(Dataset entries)
________________________
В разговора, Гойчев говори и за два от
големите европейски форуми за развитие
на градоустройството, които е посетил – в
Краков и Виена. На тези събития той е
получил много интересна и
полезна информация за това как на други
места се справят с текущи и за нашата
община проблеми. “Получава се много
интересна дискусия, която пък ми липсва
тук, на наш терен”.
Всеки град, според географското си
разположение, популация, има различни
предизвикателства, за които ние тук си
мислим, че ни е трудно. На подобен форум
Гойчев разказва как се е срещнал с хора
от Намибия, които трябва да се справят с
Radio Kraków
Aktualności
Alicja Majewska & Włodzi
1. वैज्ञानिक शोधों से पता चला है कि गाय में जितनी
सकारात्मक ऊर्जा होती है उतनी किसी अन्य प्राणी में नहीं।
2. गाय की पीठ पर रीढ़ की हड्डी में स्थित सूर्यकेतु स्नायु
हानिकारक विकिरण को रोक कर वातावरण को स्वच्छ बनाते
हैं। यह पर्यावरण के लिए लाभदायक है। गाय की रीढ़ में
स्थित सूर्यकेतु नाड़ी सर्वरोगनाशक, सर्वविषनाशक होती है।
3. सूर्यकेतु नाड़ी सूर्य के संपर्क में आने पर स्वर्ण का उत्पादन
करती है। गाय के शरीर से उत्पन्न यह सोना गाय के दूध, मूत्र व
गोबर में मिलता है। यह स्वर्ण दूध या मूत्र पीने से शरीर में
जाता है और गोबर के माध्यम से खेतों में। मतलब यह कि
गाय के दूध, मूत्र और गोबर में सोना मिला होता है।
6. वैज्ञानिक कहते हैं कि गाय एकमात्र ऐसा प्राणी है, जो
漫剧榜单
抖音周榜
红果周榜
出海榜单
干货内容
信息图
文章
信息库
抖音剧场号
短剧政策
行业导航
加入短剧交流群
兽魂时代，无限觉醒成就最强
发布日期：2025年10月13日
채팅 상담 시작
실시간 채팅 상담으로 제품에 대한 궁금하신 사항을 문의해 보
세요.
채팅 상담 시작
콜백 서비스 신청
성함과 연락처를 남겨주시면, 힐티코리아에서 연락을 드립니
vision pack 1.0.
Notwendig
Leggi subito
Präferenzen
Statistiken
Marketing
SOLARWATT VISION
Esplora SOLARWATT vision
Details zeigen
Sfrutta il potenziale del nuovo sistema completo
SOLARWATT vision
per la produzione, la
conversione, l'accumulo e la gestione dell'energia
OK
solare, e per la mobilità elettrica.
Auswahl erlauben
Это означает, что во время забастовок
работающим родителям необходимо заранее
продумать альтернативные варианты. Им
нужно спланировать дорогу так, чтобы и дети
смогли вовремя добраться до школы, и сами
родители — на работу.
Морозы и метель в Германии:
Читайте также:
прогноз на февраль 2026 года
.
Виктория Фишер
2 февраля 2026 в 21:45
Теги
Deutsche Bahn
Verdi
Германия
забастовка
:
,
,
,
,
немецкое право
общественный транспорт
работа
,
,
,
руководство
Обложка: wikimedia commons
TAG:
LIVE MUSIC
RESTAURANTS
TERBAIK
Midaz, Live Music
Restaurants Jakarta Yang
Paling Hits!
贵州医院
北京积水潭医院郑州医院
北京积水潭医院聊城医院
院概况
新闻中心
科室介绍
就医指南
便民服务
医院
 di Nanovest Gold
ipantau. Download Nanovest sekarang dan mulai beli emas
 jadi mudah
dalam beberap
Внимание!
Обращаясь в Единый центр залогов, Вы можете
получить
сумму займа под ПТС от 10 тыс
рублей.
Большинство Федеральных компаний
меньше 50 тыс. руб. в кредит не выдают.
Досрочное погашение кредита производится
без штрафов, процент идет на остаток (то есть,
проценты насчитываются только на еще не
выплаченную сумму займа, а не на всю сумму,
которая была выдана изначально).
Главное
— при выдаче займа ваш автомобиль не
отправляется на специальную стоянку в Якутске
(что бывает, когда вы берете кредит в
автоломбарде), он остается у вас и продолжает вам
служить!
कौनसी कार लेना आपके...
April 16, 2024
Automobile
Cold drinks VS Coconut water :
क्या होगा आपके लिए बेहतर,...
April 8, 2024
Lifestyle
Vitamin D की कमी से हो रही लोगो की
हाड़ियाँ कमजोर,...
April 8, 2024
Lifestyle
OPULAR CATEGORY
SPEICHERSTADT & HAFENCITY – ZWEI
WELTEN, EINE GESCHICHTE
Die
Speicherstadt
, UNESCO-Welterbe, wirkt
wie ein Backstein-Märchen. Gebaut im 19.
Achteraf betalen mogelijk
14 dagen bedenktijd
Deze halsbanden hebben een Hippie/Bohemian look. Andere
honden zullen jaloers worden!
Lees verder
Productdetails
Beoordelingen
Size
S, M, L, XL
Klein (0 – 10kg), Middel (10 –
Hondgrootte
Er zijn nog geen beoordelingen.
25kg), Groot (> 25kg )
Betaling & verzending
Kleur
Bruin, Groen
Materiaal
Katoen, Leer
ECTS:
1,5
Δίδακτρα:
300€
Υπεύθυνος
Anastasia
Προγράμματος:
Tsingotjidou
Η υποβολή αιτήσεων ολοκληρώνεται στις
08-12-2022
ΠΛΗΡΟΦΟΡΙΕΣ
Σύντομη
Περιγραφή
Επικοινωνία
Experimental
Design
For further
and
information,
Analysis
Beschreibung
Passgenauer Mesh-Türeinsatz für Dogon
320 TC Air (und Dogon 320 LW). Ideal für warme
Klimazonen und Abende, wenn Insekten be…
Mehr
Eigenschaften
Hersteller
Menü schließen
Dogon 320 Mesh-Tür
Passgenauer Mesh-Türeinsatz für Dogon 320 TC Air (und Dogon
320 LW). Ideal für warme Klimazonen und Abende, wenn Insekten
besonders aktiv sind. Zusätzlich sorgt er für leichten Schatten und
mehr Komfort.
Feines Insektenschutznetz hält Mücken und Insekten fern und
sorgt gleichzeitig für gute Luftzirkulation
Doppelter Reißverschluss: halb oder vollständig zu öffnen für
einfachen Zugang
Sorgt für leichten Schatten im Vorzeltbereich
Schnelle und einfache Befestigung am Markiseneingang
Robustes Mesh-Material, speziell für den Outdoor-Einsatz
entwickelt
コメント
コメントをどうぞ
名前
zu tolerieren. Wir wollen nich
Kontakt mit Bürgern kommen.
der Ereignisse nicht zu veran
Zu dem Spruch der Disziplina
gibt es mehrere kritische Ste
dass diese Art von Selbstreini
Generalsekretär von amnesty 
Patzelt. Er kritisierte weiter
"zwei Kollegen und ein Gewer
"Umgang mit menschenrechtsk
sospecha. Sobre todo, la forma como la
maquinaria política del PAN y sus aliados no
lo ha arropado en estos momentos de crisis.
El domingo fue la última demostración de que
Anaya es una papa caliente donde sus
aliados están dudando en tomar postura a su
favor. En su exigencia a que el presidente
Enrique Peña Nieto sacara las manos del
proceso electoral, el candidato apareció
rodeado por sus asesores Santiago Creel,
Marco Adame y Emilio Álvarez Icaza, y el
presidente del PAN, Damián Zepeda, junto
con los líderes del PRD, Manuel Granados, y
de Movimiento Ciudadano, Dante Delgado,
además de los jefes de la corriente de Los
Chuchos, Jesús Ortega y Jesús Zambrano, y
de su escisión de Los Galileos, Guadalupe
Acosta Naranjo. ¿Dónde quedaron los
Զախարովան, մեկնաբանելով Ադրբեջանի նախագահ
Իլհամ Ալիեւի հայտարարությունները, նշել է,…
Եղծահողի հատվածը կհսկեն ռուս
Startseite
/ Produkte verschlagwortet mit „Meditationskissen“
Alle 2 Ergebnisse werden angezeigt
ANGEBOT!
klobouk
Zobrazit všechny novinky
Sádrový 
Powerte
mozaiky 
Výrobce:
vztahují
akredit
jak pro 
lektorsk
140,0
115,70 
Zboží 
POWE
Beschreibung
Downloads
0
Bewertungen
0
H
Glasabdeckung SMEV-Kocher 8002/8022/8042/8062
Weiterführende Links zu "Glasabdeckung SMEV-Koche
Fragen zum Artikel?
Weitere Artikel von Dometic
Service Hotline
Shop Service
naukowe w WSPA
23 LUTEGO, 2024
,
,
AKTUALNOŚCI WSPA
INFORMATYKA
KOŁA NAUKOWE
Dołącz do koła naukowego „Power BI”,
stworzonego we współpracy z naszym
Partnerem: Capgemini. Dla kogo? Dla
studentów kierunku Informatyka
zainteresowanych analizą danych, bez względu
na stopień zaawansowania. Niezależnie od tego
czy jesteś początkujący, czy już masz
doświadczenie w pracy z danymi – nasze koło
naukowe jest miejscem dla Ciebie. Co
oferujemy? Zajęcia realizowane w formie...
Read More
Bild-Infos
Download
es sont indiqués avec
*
________________________
# Exercise directions
Starting at the line that has "Большинство Федеральных компаний" and ending at the line that has "हाड़ियाँ कमजोर,...", please write out the lines above exactly, leaving out all others.

# Exercise result
Большинство Федеральных компаний
меньше 50 тыс. руб. в кредит не выдают.
Досрочное погашение кредита производится
без штрафов, процент идет на остаток (то есть,
проценты насчитываются только на еще не
выплаченную сумму займа, а не на всю сумму,
которая была выдана изначально).
Главное
— при выдаче займа ваш автомобиль не
отправляется на специальную стоянку в Якутске
(что бывает, когда вы берете кредит в
автоломбарде), он остается у вас и продолжает вам
служить!
कौनसी कार लेना आपके...
April 16, 2024
Automobile
Cold drinks VS Coconut water :
क्या होगा आपके लिए बेहतर,...
April 8, 2024
Lifestyle
Vitamin D की कमी से हो रही लोगो की
हाड़ियाँ कमजोर,...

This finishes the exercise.